Phung Michael C, Rouse Andrew R, Pangilinan Jayce, Bell Robert C, Bracamonte Erika R, Mashi Sharfuddeen, Gmitro Arthur F, Lee Benjamin R
Department of Urology, University of Arizona College of Medicine, Arizona, USA.
Department of Medical Imaging, University of Arizona College of Medicine, Arizona, USA.
Asian J Urol. 2020 Oct;7(4):363-368. doi: 10.1016/j.ajur.2019.12.008. Epub 2019 Dec 24.
Novel optical imaging modalities are under development with the goal of obtaining an "optical biopsy" to efficiently provide pathologic details. One such modality is confocal microscopy which allows visualization of cells within a layer of tissue and imaging of cellular-level structures. The goal of this study is to validate the ability of confocal microscopy to quickly and accurately differentiate between normal renal tissue and cancer.
Specimens were obtained from patients who underwent robotic partial nephrectomy for renal mass. Samples of suspected normal and tumor tissue were extracted from the excised portion of the kidney and stained with acridine orange. The stained samples were imaged on a Nikon E600 C1 Confocal Microscope. The samples were then submitted for hematoxylin and eosin processing and read by an expert pathologist to provide a gold-standard diagnosis that can later be compared to the confocal images.

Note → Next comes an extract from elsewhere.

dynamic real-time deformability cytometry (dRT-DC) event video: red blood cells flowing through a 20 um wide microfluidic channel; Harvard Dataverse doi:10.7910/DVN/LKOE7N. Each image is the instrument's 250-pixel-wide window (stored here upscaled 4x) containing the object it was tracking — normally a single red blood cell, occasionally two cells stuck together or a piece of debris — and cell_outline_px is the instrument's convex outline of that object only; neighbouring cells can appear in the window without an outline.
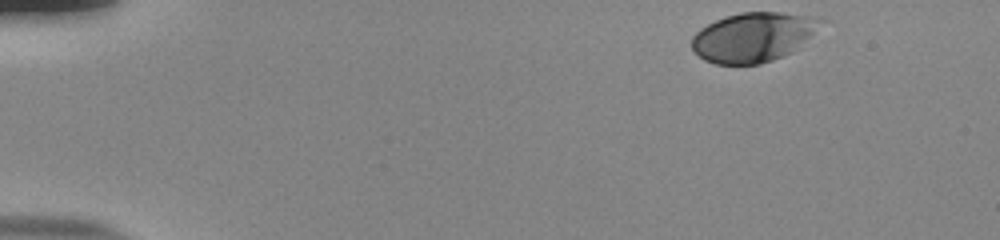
{"species": "human", "species_latin": "Homo sapiens", "temperature_condition": "room temperature", "stored_images_in_passage": 49, "camera_frame_rate_fps": 3000, "um_per_image_px": 0.085, "donor": {"sex": "male"}, "frame": {"image": 1, "passage_image": 1, "time_ms": 0.0, "image_size_px": [1000, 240], "cell_outline_px": [[824, 20], [792, 52], [784, 56], [760, 64], [716, 64], [704, 60], [692, 48], [692, 36], [700, 28], [724, 16], [740, 12], [780, 12], [816, 16]], "centroid_in_image_um": [63.98, 3.14], "position_along_channel_um": 21.0, "area_um2": 36.82}}
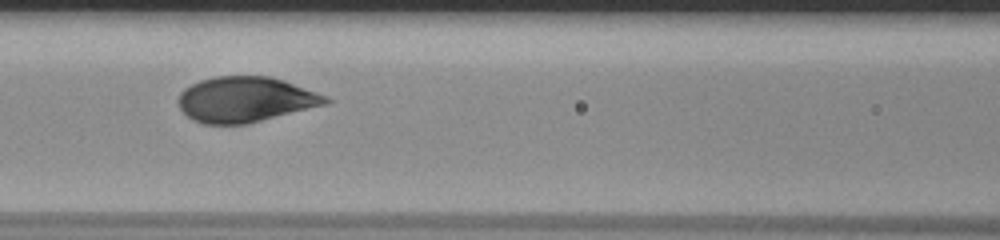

This study included 11 patients, 17 tissue samples, and 118 confocal images. Of the 17 tissue samples, 10 had a gold-standard diagnosis of cancer and seven were benign. Of 118 confocal images, 66 had a gold-standard diagnosis of cancer and 52 were benign. Six confocal images were used as a training set to train eight observers. The observers were asked to rate the test images on a six point scale and the results were analyzed using a web based receiver operating characteristic curve calculator. The average accuracy, sensitivity, specificity, and area under the empirical receiver operating characteristic curve for this study were 91%, 98%, 81%, and 0.94 respectively.
This preliminary study suggest that confocal microscopy can be used to distinguish cancer from normal tissue with high sensitivity and specificity. The observers in this study were trained quickly and on only six images. We expect even higher performance as observers become more familiar with the confocal images.
新型光学成像模式正在研发中,目标是获得“光学活检”以有效提供病理细节。共聚焦显微镜就是这样一种模式,它能够可视化组织层内的细胞并对细胞水平的结构进行成像。本研究的目的是验证共聚焦显微镜快速、准确区分正常肾组织和癌组织的能力。
从因肾肿物接受机器人辅助部分肾切除术的患者身上获取标本。从切除的肾脏部分提取疑似正常组织和肿瘤组织样本,并用吖啶橙染色。将染色后的样本在尼康E600 C1共聚焦显微镜下成像。然后将样本送去进行苏木精和伊红染色处理,并由专业病理学家进行解读,以提供金标准诊断,随后可与共聚焦图像进行比较。
本研究纳入了11名患者、17个组织样本和118张共聚焦图像。在17个组织样本中,10个的金标准诊断为癌,7个为良性。在118张共聚焦图像中,66个的金标准诊断为癌,52个为良性。6张共聚焦图像用作训练集来培训8名观察者。要求观察者对测试图像进行六点评分,并使用基于网络的受试者工作特征曲线计算器对结果进行分析。本研究的平均准确率、敏感性、特异性和经验受试者工作特征曲线下面积分别为91%、98%、81%和0.94。
这项初步研究表明,共聚焦显微镜可用于以高敏感性和特异性区分癌组织与正常组织。本研究中的观察者接受培训的速度很快,且仅使用了6张图像。我们预计随着观察者对共聚焦图像更加熟悉,性能会更高。